REQUEST 1:
In the eminent domain passage below, why did the landowners' land planner fail to support their theory of the case? Answer in one to three sentences.
REQUEST 2:
Carry on the eminent domain passage below, starting right after its final sentence.

Expert witness testimony is a cornerstone of eminent domain litigation, and the key aspect to eminent domain trial work is expert witness preparation.  Even the best of experts will not fare well at trial if not sufficiently prepared.  And as we all know, being familiar with an appraisal assignment—including methodology and conclusions of value—will not automatically bring the best result without being prepared for the rigors the witness stand.

Well-prepared experts will fare much better on the stand at trial, as demonstrated by a condemnation case we tried to a jury verdict this year. The case involved a strip take from a commercial property to accommodate a highway widening. How do you think it went?

The landowners’ theory of the case was that their lot had been suitable for a high-intensity use such as a convenience store in the before but was no longer suitable for such use in the after because of the reduction in size of the parcel. However, the experts that the landowner fielded had crucial holes in their coverage and preparation. Although the other side retained a self-described “land planner” to testify about the reduced acreage after the take, his work did not prove that the reduced parcel size resulted in reduced actual utility. The landowners also did not retain an engineer connect the dots to prove reduced utility because of the reduced size of the lot.

GIVEN INFORMATION:
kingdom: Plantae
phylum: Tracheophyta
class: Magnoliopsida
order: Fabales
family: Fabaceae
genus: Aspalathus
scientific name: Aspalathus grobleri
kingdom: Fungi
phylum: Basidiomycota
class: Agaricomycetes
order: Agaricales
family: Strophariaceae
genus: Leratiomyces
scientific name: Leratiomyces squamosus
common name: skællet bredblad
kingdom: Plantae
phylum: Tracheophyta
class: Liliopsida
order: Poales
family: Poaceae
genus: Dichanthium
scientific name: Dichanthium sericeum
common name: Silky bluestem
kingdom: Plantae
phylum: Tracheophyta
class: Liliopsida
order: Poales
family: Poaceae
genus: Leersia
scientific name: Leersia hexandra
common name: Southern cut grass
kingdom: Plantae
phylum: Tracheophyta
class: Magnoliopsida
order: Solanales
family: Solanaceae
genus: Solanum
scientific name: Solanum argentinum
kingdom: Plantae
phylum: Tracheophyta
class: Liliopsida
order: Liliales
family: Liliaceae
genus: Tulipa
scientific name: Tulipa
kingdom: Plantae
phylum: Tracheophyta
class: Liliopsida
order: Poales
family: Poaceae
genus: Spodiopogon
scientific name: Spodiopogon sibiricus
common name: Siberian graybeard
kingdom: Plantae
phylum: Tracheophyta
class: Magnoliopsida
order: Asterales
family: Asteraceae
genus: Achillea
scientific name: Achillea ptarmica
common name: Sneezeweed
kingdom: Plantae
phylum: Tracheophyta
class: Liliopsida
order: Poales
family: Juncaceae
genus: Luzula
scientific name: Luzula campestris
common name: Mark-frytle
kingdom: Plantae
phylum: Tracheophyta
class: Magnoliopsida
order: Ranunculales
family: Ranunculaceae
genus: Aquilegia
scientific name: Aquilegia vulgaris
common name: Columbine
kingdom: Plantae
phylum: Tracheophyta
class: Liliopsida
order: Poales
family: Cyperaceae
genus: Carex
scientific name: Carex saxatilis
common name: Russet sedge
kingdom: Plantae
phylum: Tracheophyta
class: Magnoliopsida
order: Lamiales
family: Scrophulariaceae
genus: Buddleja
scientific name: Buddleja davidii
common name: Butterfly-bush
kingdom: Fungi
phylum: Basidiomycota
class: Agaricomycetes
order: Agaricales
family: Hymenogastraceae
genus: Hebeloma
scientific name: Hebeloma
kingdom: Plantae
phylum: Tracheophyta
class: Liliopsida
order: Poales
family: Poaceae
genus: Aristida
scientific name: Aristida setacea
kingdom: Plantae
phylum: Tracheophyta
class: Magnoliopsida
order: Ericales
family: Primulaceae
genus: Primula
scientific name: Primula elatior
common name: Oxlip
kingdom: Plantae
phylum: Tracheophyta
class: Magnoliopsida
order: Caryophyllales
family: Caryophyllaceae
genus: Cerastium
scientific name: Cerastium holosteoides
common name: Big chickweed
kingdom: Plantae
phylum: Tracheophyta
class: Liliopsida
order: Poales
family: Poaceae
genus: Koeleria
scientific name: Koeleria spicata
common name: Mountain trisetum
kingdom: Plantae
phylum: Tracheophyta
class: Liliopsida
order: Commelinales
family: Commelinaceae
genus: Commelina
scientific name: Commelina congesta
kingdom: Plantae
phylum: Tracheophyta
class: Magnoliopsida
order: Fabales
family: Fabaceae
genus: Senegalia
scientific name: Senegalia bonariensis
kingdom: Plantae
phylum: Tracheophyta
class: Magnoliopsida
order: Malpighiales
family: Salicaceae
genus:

TASK OUTPUT 1:
His work did not prove that the smaller parcel left after the take had less actual utility. The landowners' theory depended on showing that the reduced lot size made the property unsuitable for a high-intensity use such as a convenience store.

TASK OUTPUT 2:
We, on the other hand, retained and prepared an engineer who demonstrated through specific examples that the potential uses in the before were still physically viable in the after, despite the reduced size of the lot. While our experts hit their marks, the opposing land planner admitted on the stand that his work would need to be checked by an engineer, which again they did not have. Their expert appraiser also failed to take into account that a nearby high-intensity use of a type they were claiming they could no longer build, i.e. a convenience store, was on a lot of smaller size than the subject property after the take. In contrast, we fielded an appraiser as well as a broker that showed that the property was not a prime location for the alleged high-intensity use before or after the take.

I like to think that the relative levels of witness preparation were obvious, but really the proof was in the pudding.  The jury deliberated for less than ten minutes and returned a verdict in the exact amount of our client’s evidence with zero damages to the remainder.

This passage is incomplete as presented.